──────── 提示文
「(ハラヘリ、ヘリハラ)メシ食ったかー!」
トシちゃんこと田原俊彦さんがごはん山盛りの茶碗を片手にこう呼びかけるCM(1992〜1993年)を覚えている人もいるだろう。当時の食糧庁が、白米食の推進を目的に1990年から開始した「ごはん食推進委員会」のキャンペーンだ。
皮肉にもこの頃、日本は80年に一度とも言われる歴史的なコメの凶作に見舞われた。いわゆる“平成の米騒動”だ。記録的な冷夏となった1993年(平成5年)、夏頃からコメの価格は高騰の一途をたどった。1993年10月8日付の毎日新聞は警察庁の発表をもとに「コメ泥棒横行208件、プロ暗躍、昨年被害上回る」と報じた。
気象庁の記録によれば同年夏の東京の平均気温は7月が25.3℃、8月でも28.0℃。最高気温は8月11日に記録された32.9度で、現在の“猛暑日(最高気温35℃以上)”にあたる日は一日も無かった。
1991年に発生したフィリピン・ピナツボ火山の噴火による影響とされ、同年のコメの作況指数は74(平年の収穫量を100として算出)を記録、「著しい不良」とされる目安の90を大幅に下回った。時の政権は政府備蓄米23万トンを放出したが供給不足解消には至らず、コメの緊急輸入を決定した。だが輸入米は国産米に慣れた当時の日本人の嗜好には合わず、市場の混乱は1994年に入っても続いた。
経済統計上の“バブル”はすでに終了(1991年3月)していたが、世間にはまだ華やかな空気が漂っていた。1993年5月にはプロサッカー「Jリーグ」が開幕し、6月には当時の皇太子徳仁親王と小和田雅子さんの結婚の儀が執り行われた。
────────────────
**取り組む課題:**
**a)** 次の(i)〜(iii)がそれぞれ米騒動の文章の内容と合うかを「はい」か「いいえ」で答え、判断の根拠となる箇所をそのまま引用せよ。(i) 1993年夏の東京では、最高気温35℃以上の日は一日もなかった。(ii) 政府備蓄米の放出によって、コメの供給不足は解消された。(iii) Jリーグは1993年6月に開幕した。
**b)** 米騒動の文章によると、食糧庁の「ごはん食推進委員会」のキャンペーンは何年に始まったか。
リストは米騒動の文章とは別の資料だ。
──────── 抽出項目
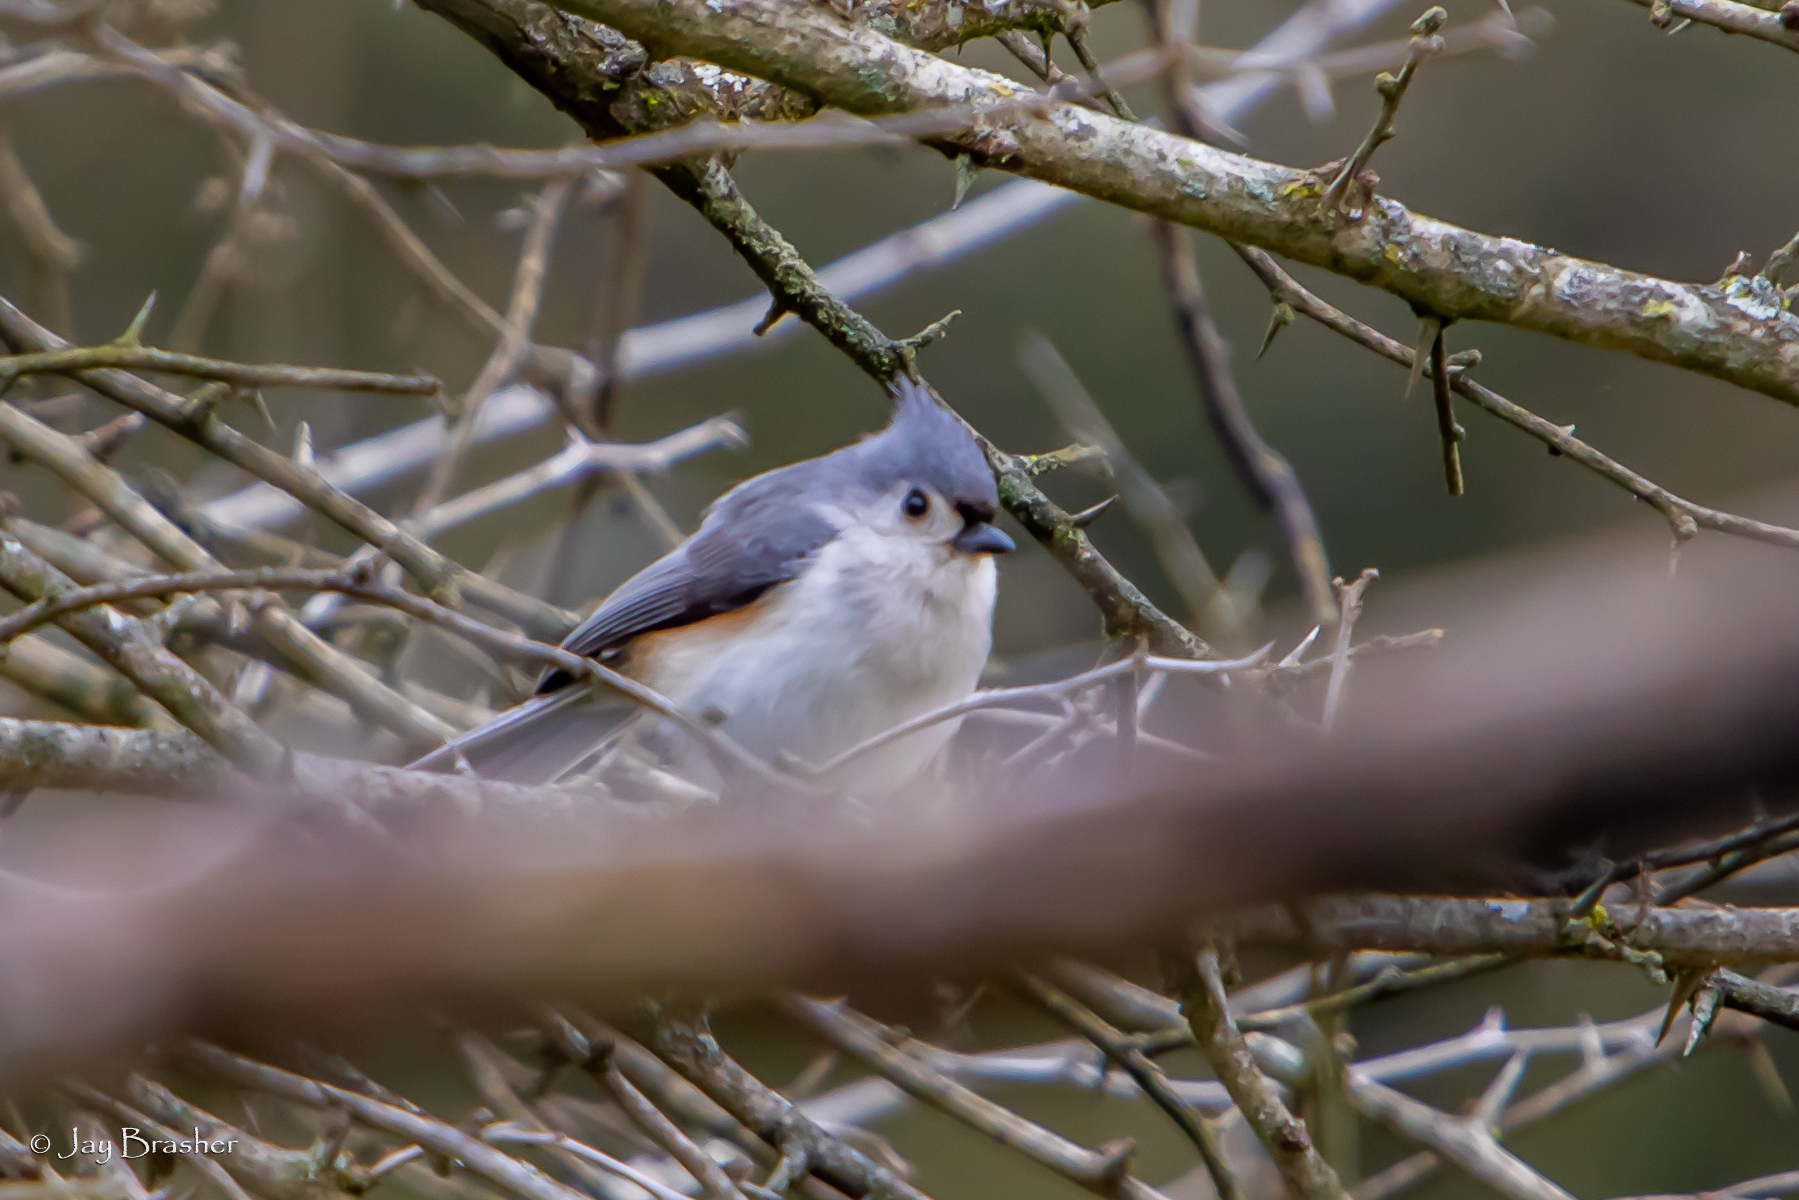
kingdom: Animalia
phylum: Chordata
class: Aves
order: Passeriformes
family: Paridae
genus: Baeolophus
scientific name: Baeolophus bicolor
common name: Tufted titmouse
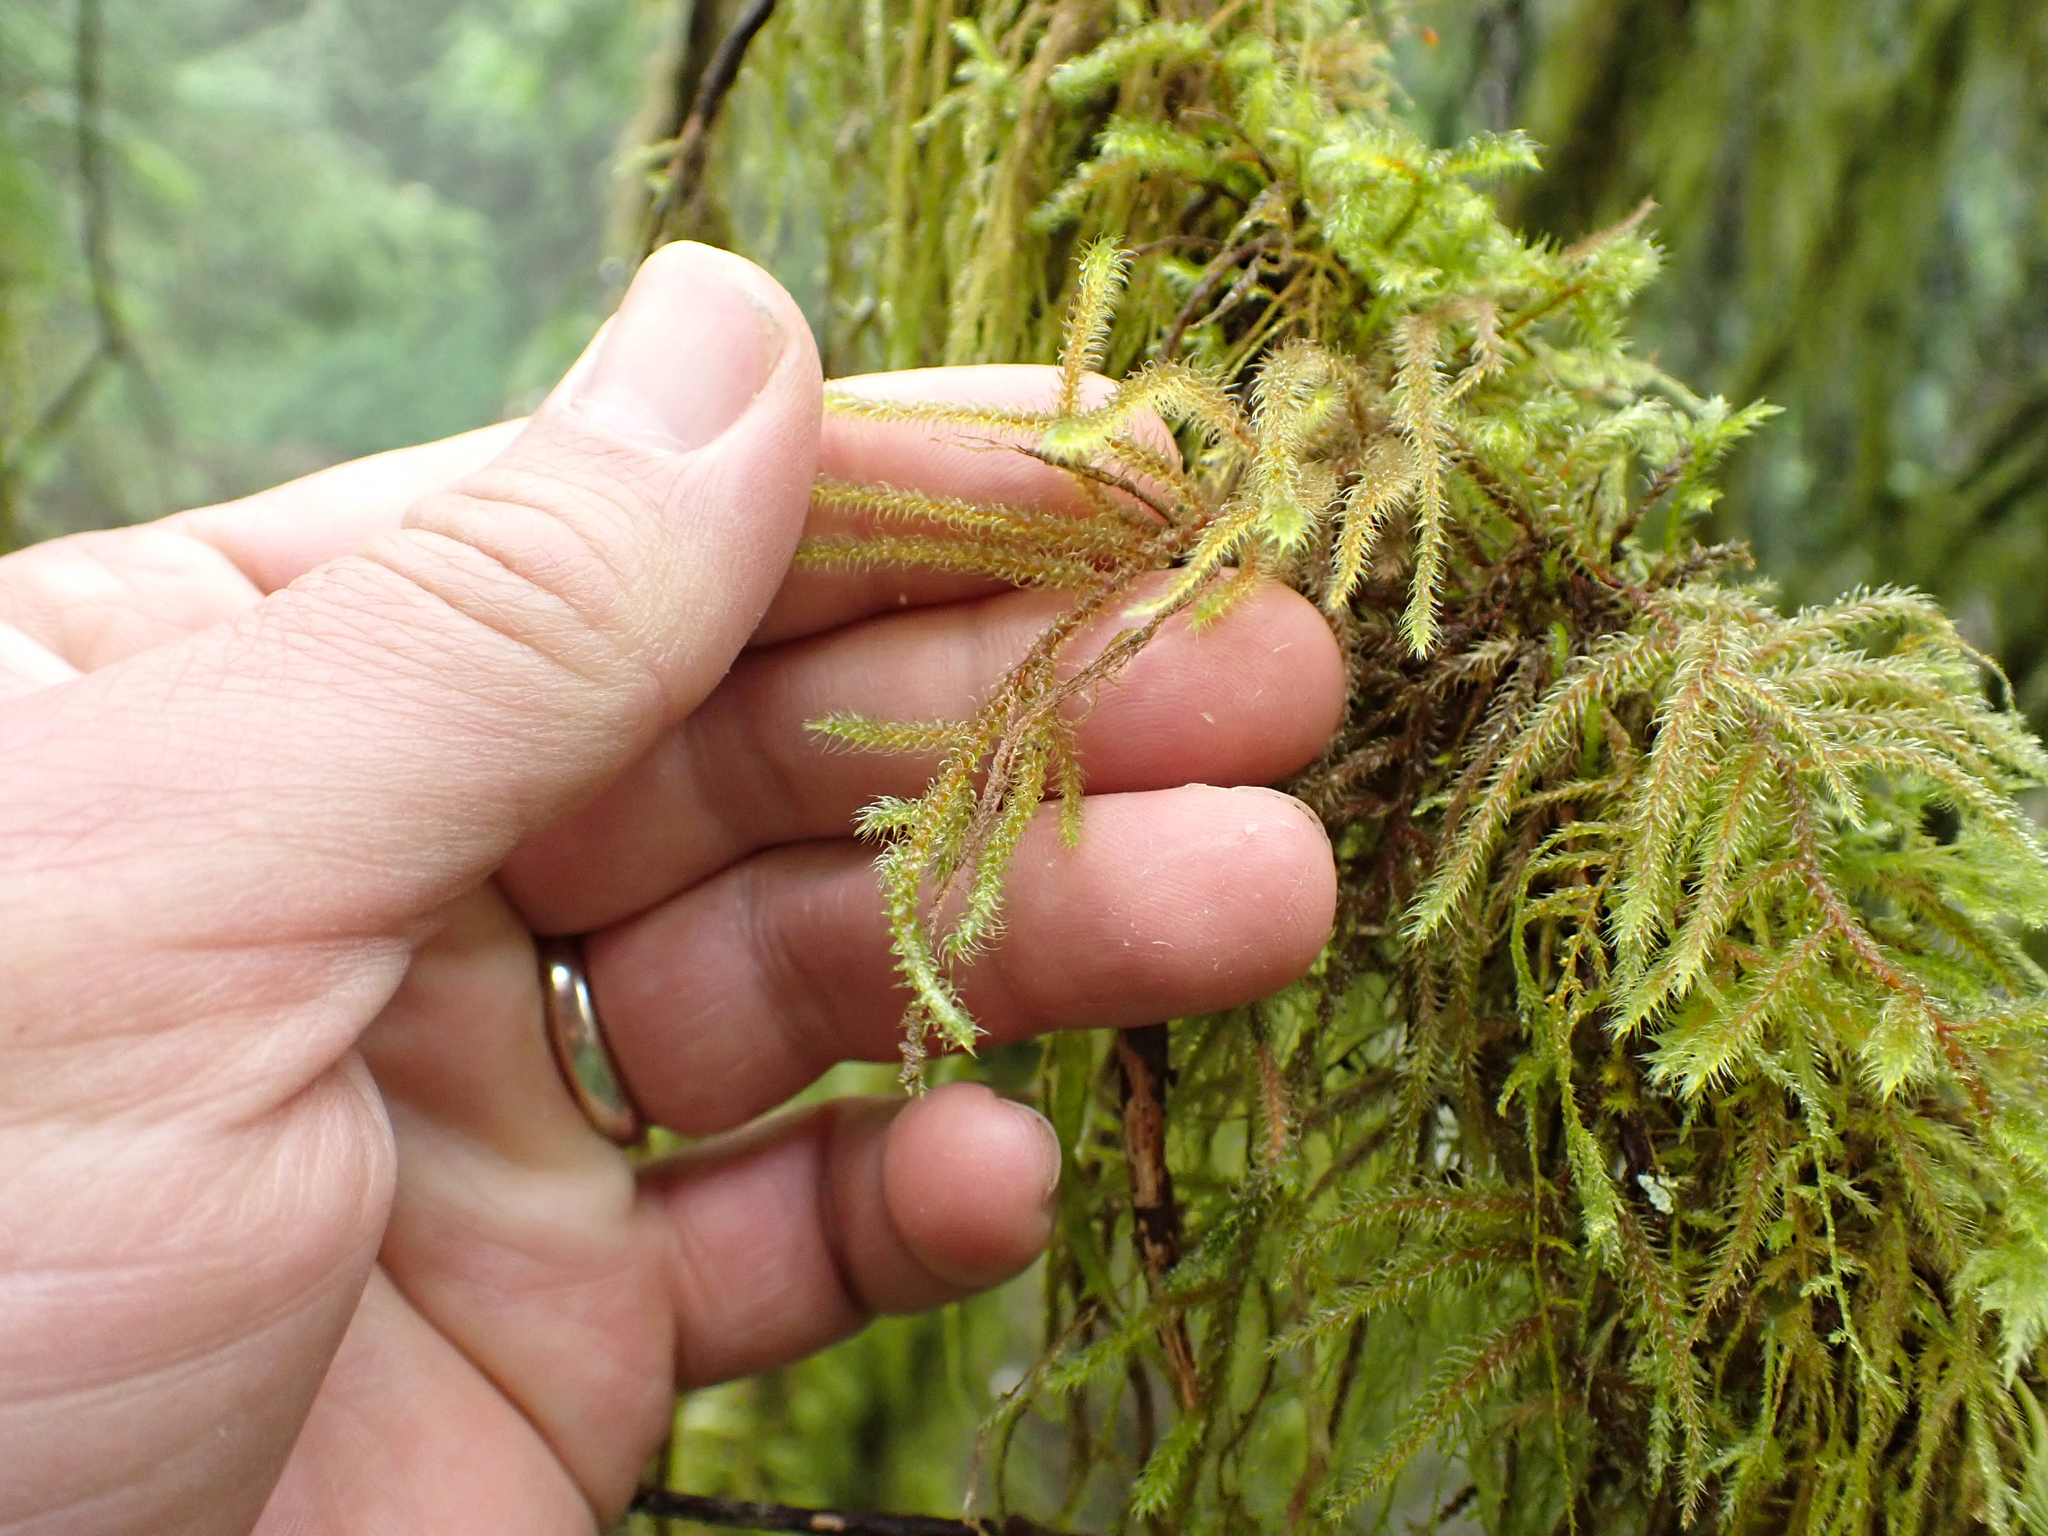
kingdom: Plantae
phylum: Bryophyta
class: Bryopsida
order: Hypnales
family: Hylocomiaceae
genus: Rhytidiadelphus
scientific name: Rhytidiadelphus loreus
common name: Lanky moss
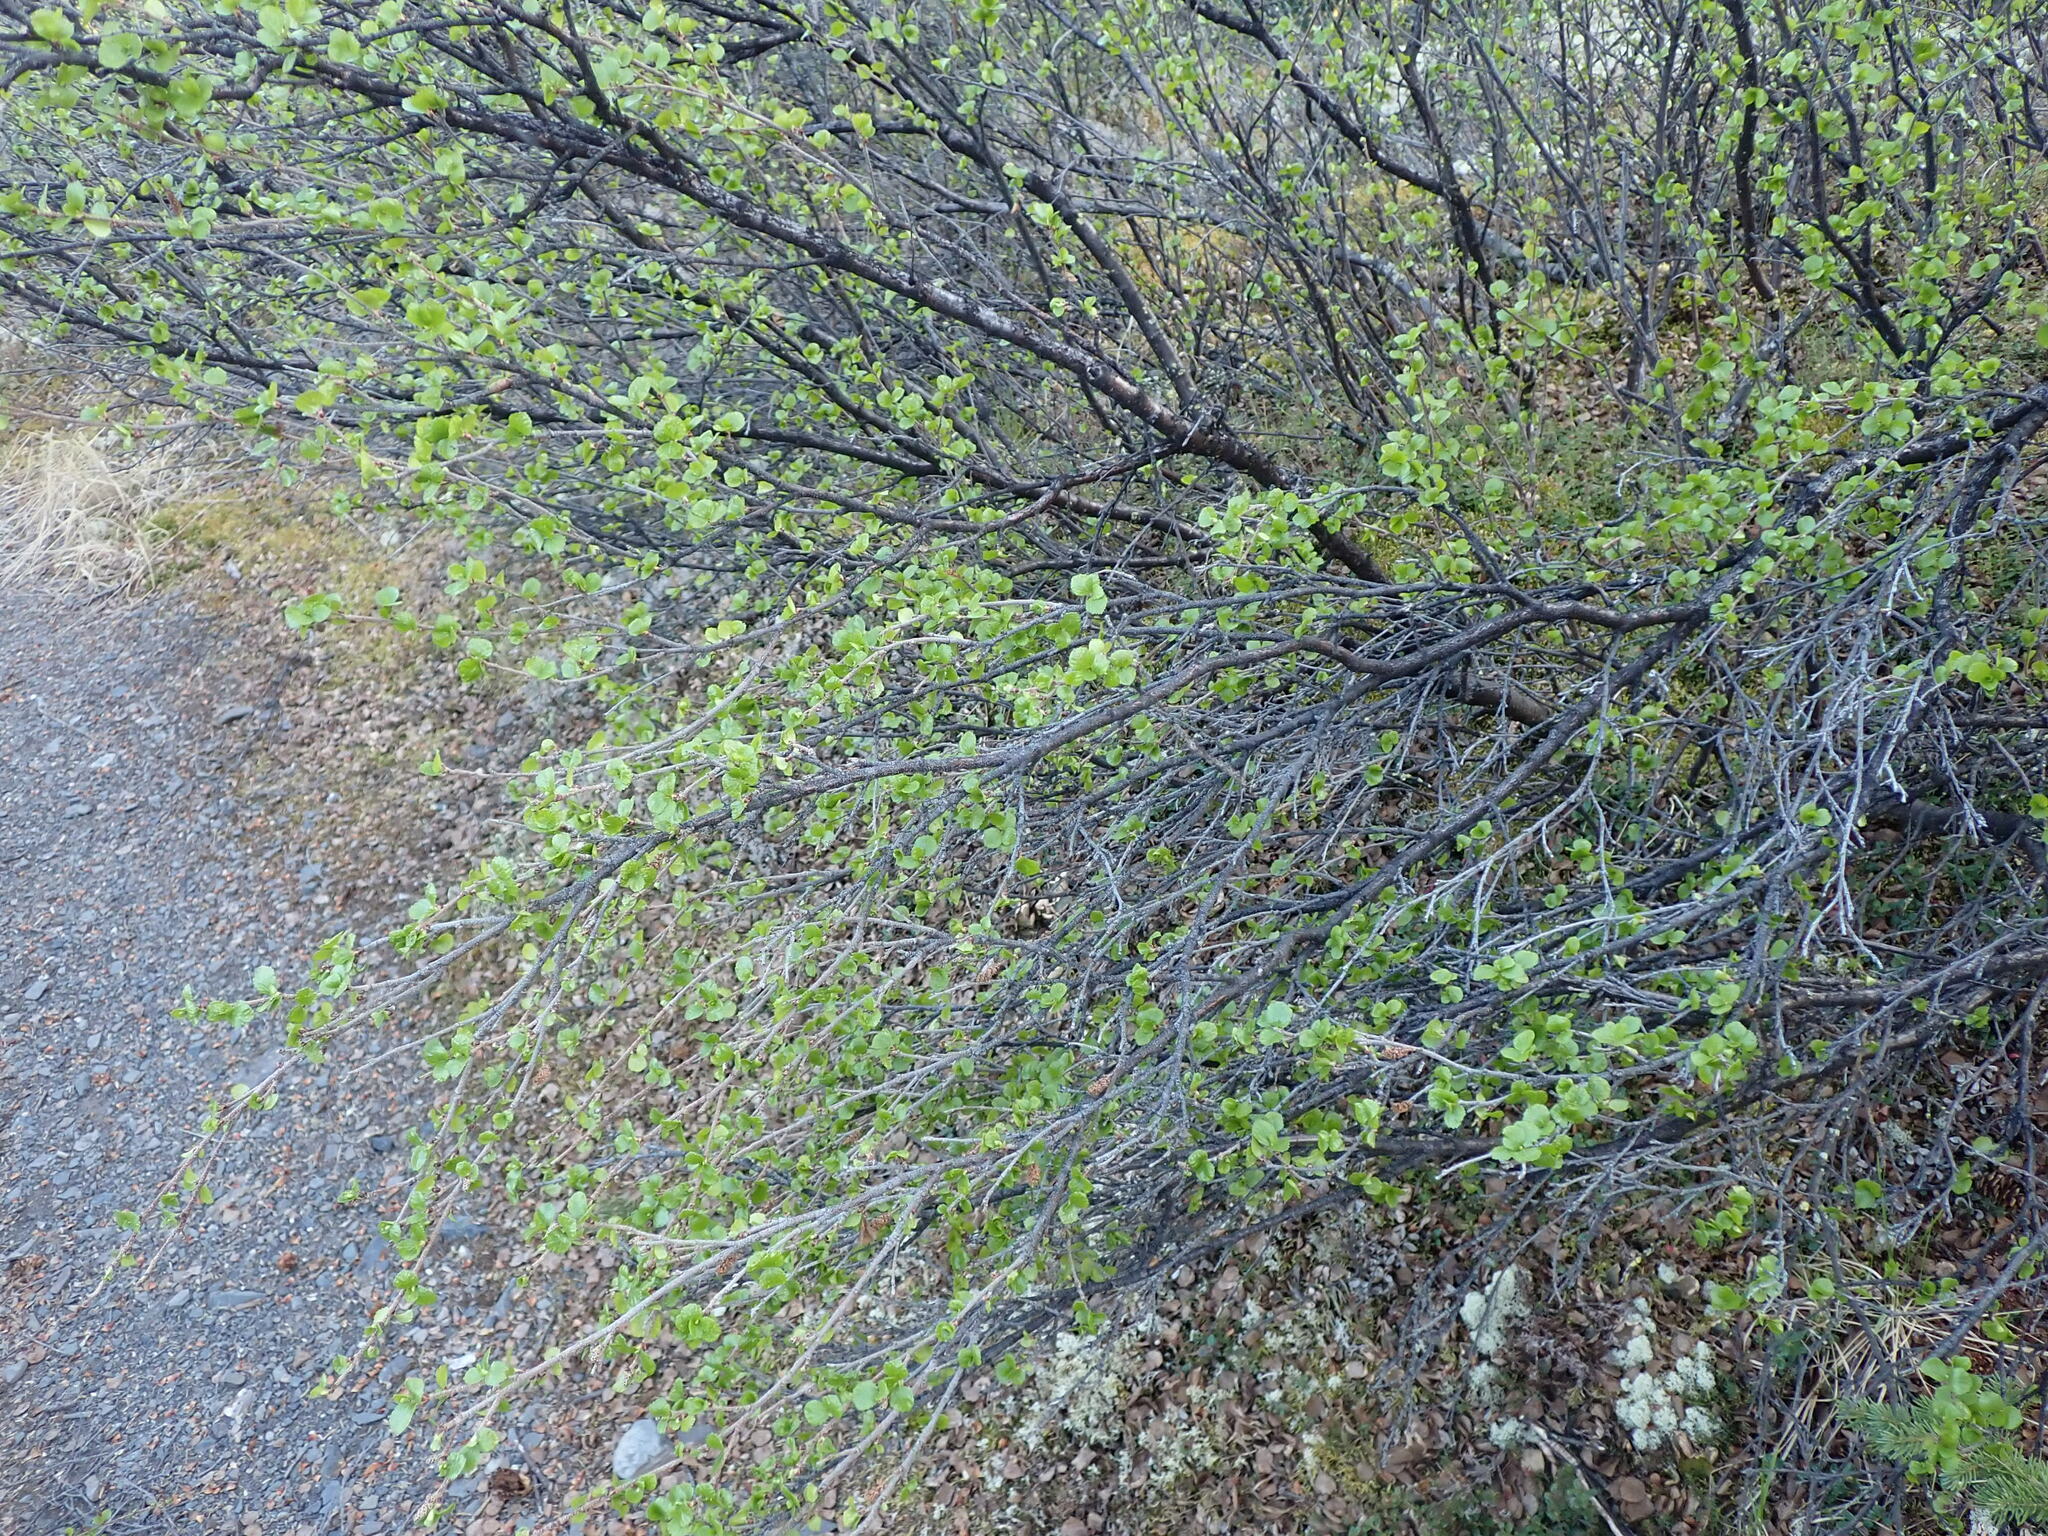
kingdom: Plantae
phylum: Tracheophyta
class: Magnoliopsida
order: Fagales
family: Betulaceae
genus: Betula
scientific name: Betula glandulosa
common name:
────────────────
**解答欄:**
**a)**
(i) はい。「現在の“猛暑日(最高気温35℃以上)”にあたる日は一日も無かった」
(ii) いいえ。「時の政権は政府備蓄米23万トンを放出したが供給不足解消には至らず」
(iii) いいえ。「1993年5月にはプロサッカー「Jリーグ」が開幕し」

**b)** 1990年